• [DATASET RECORDS]:
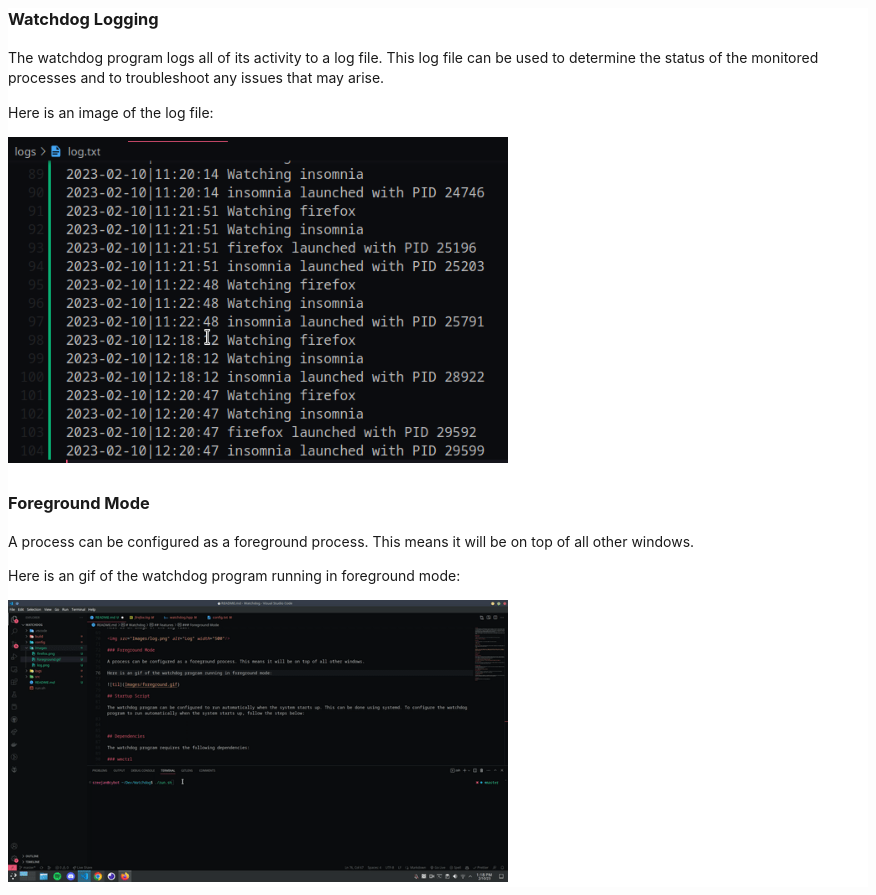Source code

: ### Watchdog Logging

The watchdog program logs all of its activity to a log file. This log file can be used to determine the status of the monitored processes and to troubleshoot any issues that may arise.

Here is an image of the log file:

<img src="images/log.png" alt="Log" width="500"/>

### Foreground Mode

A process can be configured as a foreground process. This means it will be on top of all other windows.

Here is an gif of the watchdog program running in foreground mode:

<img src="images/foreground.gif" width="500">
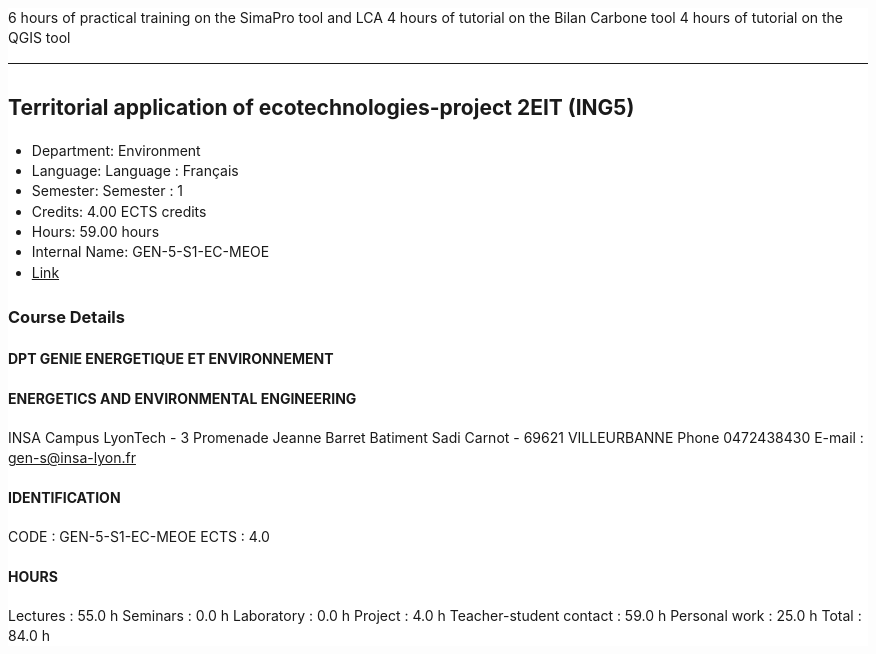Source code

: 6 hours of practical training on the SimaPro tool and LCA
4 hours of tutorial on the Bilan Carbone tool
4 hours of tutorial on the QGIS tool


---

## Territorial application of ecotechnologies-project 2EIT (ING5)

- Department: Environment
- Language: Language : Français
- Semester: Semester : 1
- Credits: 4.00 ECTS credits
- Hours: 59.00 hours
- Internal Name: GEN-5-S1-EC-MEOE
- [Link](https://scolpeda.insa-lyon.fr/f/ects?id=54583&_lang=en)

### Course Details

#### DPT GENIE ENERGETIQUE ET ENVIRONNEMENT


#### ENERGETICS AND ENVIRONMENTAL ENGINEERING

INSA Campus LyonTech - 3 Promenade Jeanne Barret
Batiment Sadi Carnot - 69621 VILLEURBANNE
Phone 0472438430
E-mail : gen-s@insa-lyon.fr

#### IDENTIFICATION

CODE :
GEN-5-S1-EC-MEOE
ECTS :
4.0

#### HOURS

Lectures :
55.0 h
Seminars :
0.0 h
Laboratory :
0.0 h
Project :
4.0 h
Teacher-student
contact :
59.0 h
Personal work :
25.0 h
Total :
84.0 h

• [WHAT THE EXERCISE ASKS]:
Since the copy should hold text only, set down each record exactly and leave the pictures out.

• [SOLUTION TO THIS PROBLEM]:
Source code

: ### Watchdog Logging

The watchdog program logs all of its activity to a log file. This log file can be used to determine the status of the monitored processes and to troubleshoot any issues that may arise.

Here is an image of the log file:

<img src="images/log.png" alt="Log" width="500"/>

### Foreground Mode

A process can be configured as a foreground process. This means it will be on top of all other windows.

Here is an gif of the watchdog program running in foreground mode:

<img src="images/foreground.gif" width="500">
Source code

: 6 hours of practical training on the SimaPro tool and LCA
4 hours of tutorial on the Bilan Carbone tool
4 hours of tutorial on the QGIS tool


---

## Territorial application of ecotechnologies-project 2EIT (ING5)

- Department: Environment
- Language: Language : Français
- Semester: Semester : 1
- Credits: 4.00 ECTS credits
- Hours: 59.00 hours
- Internal Name: GEN-5-S1-EC-MEOE
- [Link](https://scolpeda.insa-lyon.fr/f/ects?id=54583&_lang=en)

### Course Details

#### DPT GENIE ENERGETIQUE ET ENVIRONNEMENT


#### ENERGETICS AND ENVIRONMENTAL ENGINEERING

INSA Campus LyonTech - 3 Promenade Jeanne Barret
Batiment Sadi Carnot - 69621 VILLEURBANNE
Phone 0472438430
E-mail : gen-s@insa-lyon.fr

#### IDENTIFICATION

CODE :
GEN-5-S1-EC-MEOE
ECTS :
4.0

#### HOURS

Lectures :
55.0 h
Seminars :
0.0 h
Laboratory :
0.0 h
Project :
4.0 h
Teacher-student
contact :
59.0 h
Personal work :
25.0 h
Total :
84.0 h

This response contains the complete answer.